Rewrite the lines in the stretch from the one containing "genus: Sturnus" through the end of the records, putting "vernacular name" in place of every "common name" and leaving everything else unchanged.
--
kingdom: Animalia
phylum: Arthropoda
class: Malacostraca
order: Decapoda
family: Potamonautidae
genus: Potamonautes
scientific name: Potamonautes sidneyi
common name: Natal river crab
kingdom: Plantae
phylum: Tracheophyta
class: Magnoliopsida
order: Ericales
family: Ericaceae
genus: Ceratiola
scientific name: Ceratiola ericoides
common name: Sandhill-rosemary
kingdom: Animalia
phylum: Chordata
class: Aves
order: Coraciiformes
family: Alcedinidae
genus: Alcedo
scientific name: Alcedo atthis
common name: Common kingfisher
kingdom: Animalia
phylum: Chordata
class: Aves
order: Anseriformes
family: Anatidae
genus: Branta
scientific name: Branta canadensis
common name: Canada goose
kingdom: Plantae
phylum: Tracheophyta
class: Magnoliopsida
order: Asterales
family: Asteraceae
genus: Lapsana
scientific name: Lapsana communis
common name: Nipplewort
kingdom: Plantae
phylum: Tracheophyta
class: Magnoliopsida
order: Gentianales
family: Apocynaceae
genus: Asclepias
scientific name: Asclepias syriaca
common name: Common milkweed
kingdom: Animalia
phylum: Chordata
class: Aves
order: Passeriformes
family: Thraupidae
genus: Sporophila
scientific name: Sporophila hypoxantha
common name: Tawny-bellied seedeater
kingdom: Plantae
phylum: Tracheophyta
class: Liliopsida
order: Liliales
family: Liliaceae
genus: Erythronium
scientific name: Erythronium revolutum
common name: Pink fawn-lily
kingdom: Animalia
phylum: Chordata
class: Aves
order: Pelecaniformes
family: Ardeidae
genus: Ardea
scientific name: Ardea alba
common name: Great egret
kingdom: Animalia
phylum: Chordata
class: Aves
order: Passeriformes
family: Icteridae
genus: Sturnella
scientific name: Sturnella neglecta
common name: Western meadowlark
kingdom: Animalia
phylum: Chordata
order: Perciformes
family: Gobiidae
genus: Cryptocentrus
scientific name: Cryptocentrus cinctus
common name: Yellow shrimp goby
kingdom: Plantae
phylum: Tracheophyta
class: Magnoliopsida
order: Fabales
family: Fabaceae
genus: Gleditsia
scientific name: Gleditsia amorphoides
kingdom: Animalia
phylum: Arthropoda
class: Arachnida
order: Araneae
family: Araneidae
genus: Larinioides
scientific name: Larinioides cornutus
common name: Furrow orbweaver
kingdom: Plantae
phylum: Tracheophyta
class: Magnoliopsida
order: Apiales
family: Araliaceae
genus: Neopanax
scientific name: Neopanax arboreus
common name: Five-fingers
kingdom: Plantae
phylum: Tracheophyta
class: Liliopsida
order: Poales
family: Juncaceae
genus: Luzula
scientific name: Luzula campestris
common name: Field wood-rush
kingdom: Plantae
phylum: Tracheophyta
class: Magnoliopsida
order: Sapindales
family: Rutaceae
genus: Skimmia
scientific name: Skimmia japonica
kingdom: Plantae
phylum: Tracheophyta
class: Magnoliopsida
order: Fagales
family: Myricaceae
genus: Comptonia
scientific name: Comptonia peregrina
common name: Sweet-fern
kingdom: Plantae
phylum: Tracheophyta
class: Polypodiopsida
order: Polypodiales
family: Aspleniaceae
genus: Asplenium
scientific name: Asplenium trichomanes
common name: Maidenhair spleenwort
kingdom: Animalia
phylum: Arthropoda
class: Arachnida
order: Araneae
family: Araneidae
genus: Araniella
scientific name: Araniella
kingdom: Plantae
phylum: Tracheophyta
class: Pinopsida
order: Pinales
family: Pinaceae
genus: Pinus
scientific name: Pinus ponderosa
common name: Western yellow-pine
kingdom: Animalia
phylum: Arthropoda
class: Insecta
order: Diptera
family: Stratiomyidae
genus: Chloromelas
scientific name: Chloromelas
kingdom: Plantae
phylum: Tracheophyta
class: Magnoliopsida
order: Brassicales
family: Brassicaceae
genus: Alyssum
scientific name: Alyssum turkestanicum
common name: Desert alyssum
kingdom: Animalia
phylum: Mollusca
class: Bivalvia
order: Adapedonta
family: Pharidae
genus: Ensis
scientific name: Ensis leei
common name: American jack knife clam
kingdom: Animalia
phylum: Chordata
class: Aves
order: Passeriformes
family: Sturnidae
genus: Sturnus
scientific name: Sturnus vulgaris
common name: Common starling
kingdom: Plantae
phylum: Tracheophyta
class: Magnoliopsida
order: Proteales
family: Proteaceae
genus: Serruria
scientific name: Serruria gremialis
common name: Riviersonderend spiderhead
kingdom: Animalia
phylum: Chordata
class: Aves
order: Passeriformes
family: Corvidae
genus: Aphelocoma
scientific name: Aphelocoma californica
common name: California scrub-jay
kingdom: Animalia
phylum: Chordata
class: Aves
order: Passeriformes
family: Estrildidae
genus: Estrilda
--
§ **Response to this exercise**
genus: Sturnus
scientific name: Sturnus vulgaris
vernacular name: Common starling
kingdom: Plantae
phylum: Tracheophyta
class: Magnoliopsida
order: Proteales
family: Proteaceae
genus: Serruria
scientific name: Serruria gremialis
vernacular name: Riviersonderend spiderhead
kingdom: Animalia
phylum: Chordata
class: Aves
order: Passeriformes
family: Corvidae
genus: Aphelocoma
scientific name: Aphelocoma californica
vernacular name: California scrub-jay
kingdom: Animalia
phylum: Chordata
class: Aves
order: Passeriformes
family: Estrildidae
genus: Estrilda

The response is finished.